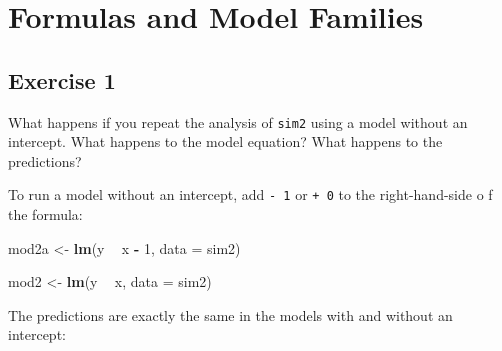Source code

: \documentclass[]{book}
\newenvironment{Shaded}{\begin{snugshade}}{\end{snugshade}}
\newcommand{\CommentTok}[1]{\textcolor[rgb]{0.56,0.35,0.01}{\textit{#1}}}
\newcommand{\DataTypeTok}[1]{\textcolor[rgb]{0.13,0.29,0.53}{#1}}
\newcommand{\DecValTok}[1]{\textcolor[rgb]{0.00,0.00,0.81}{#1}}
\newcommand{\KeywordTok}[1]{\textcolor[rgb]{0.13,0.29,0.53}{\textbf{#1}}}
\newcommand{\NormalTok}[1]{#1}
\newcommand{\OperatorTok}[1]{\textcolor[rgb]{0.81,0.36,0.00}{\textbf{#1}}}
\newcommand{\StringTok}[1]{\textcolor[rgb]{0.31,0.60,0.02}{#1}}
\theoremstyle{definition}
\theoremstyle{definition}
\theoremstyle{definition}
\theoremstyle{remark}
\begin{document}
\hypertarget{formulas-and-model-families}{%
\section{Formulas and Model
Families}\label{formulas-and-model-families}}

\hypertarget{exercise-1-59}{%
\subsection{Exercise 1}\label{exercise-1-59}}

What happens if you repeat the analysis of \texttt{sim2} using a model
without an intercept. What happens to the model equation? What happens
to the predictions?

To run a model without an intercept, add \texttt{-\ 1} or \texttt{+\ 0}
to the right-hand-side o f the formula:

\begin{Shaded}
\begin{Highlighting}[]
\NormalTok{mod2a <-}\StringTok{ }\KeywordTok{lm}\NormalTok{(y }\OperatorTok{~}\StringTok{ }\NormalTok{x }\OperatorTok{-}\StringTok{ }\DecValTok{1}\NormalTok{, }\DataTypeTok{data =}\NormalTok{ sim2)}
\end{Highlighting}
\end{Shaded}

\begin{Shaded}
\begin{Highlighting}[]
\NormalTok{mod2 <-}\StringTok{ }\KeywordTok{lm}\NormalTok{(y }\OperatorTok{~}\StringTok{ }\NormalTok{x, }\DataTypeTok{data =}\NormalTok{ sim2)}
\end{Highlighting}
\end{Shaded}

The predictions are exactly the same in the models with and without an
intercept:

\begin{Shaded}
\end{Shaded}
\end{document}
==
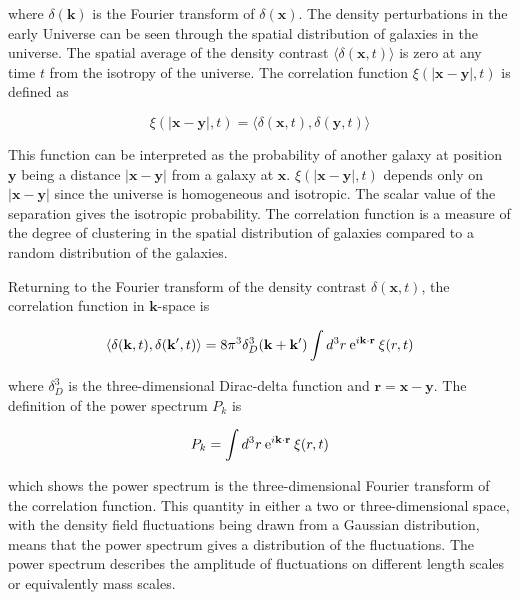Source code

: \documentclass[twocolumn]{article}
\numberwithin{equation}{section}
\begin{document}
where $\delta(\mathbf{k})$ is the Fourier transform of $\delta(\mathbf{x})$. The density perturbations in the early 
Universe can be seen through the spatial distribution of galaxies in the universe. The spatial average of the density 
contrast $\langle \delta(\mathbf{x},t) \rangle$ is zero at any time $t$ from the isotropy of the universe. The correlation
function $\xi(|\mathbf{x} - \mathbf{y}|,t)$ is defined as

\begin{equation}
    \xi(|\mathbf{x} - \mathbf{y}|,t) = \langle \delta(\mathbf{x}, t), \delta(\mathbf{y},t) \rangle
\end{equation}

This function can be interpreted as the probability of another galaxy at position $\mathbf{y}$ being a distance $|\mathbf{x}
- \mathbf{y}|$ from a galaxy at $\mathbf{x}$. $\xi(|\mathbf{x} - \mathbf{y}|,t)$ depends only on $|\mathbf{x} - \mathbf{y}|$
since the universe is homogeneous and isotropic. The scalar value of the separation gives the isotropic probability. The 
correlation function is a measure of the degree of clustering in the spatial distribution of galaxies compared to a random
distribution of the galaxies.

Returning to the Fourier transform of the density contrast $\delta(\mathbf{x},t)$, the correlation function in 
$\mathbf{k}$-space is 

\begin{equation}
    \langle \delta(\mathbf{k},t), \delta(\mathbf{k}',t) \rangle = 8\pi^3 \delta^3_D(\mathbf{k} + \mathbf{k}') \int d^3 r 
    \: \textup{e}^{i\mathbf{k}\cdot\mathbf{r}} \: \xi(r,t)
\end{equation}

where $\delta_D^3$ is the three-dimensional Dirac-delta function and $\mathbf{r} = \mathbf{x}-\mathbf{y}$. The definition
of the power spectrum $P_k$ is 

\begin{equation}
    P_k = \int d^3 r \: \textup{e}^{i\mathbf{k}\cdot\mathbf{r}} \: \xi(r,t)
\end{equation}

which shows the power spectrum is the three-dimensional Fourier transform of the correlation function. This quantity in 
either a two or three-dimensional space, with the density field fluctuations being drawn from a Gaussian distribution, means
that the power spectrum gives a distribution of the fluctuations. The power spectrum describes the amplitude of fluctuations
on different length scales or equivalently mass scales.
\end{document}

### Description of the task:
For the string "spectrum", filter the data and copy out each line where it occurs.

### Expected answer:
of the power spectrum $P_k$ is 
which shows the power spectrum is the three-dimensional Fourier transform of the correlation function. This quantity in 
that the power spectrum gives a distribution of the fluctuations. The power spectrum describes the amplitude of fluctuations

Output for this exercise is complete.